**** Available data

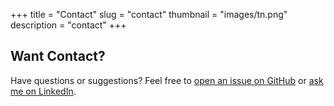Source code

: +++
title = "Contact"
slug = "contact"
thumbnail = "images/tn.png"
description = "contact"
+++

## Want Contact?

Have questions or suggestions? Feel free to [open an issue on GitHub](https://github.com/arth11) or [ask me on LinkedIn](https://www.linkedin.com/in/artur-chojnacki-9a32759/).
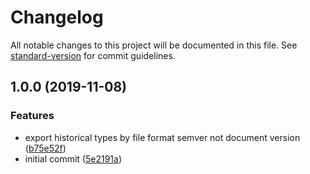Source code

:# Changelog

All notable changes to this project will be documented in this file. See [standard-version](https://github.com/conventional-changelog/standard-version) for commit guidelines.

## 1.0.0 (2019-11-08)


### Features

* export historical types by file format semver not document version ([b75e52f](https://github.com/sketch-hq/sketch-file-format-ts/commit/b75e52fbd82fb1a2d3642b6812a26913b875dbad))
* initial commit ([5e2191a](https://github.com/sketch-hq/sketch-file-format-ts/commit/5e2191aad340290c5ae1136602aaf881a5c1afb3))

********
**** Available data

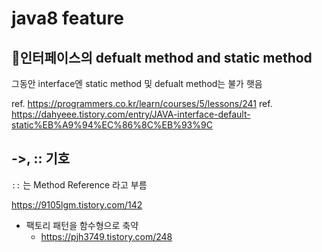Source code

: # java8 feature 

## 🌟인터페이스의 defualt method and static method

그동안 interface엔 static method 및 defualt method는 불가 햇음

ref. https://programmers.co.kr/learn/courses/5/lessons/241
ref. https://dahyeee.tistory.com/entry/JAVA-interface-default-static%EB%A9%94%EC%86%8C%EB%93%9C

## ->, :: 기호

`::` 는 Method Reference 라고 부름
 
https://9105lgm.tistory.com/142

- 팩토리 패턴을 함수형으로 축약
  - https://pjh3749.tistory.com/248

********
**** Available data

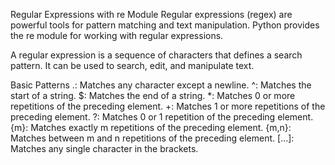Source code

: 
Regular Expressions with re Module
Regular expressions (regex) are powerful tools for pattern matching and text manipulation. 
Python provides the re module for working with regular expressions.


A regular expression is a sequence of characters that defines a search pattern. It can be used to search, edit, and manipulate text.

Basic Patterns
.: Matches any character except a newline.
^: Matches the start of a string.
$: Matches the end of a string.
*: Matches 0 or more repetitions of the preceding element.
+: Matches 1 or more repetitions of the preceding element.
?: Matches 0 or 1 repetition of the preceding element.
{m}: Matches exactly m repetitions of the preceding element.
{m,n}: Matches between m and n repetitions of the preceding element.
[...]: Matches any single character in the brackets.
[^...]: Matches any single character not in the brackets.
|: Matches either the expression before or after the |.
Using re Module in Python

********

:: Required work ::
For the lines above, output exactly those from the line containing "A regular expression" through the line containing "end of a string.", and skip the others.

:: Solution for this task ::
A regular expression is a sequence of characters that defines a search pattern. It can be used to search, edit, and manipulate text.

Basic Patterns
.: Matches any character except a newline.
^: Matches the start of a string.
$: Matches the end of a string.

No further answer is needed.